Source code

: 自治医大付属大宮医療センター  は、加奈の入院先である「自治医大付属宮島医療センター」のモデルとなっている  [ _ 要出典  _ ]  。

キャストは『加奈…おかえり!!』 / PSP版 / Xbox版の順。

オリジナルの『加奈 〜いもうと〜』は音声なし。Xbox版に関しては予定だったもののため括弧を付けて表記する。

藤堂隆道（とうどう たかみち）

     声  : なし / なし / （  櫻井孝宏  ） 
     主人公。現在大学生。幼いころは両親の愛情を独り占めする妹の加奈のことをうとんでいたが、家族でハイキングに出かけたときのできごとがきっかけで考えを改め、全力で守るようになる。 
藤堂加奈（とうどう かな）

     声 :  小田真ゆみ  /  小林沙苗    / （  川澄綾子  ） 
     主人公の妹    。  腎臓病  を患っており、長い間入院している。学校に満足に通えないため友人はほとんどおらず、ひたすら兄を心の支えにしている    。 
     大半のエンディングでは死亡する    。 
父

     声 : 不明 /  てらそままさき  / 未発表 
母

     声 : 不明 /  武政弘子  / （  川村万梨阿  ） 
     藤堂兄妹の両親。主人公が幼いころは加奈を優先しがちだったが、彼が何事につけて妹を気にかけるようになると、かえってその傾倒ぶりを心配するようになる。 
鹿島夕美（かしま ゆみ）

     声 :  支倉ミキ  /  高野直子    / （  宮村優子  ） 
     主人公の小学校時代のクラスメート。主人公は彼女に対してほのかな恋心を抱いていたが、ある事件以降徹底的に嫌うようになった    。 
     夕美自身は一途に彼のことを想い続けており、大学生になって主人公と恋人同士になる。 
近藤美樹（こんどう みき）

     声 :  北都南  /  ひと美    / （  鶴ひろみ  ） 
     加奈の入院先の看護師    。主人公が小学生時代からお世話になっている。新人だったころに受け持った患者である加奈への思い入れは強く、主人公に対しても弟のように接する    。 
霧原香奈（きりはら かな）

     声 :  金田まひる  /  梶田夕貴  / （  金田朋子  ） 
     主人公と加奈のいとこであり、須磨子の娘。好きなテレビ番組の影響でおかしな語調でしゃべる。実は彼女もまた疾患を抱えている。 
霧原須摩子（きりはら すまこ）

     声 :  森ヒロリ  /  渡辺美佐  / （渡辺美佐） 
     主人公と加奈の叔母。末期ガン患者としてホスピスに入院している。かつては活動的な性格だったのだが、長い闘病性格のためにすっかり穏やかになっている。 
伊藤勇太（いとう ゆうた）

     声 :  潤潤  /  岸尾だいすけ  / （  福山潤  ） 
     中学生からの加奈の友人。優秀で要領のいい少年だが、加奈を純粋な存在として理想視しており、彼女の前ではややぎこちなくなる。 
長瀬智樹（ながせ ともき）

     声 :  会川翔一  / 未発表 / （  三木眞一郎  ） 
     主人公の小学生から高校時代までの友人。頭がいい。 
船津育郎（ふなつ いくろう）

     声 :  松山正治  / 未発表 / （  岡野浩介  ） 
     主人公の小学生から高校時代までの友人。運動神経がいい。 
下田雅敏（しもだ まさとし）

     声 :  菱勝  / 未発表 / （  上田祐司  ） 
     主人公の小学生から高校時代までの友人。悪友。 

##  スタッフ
★ ★ ★ ★
* _Your assignment_
What is the number of lines in these records that contain "主人公の小学生から高校時代までの友人"? Reply with the number only.

* _Output for this exercise_
3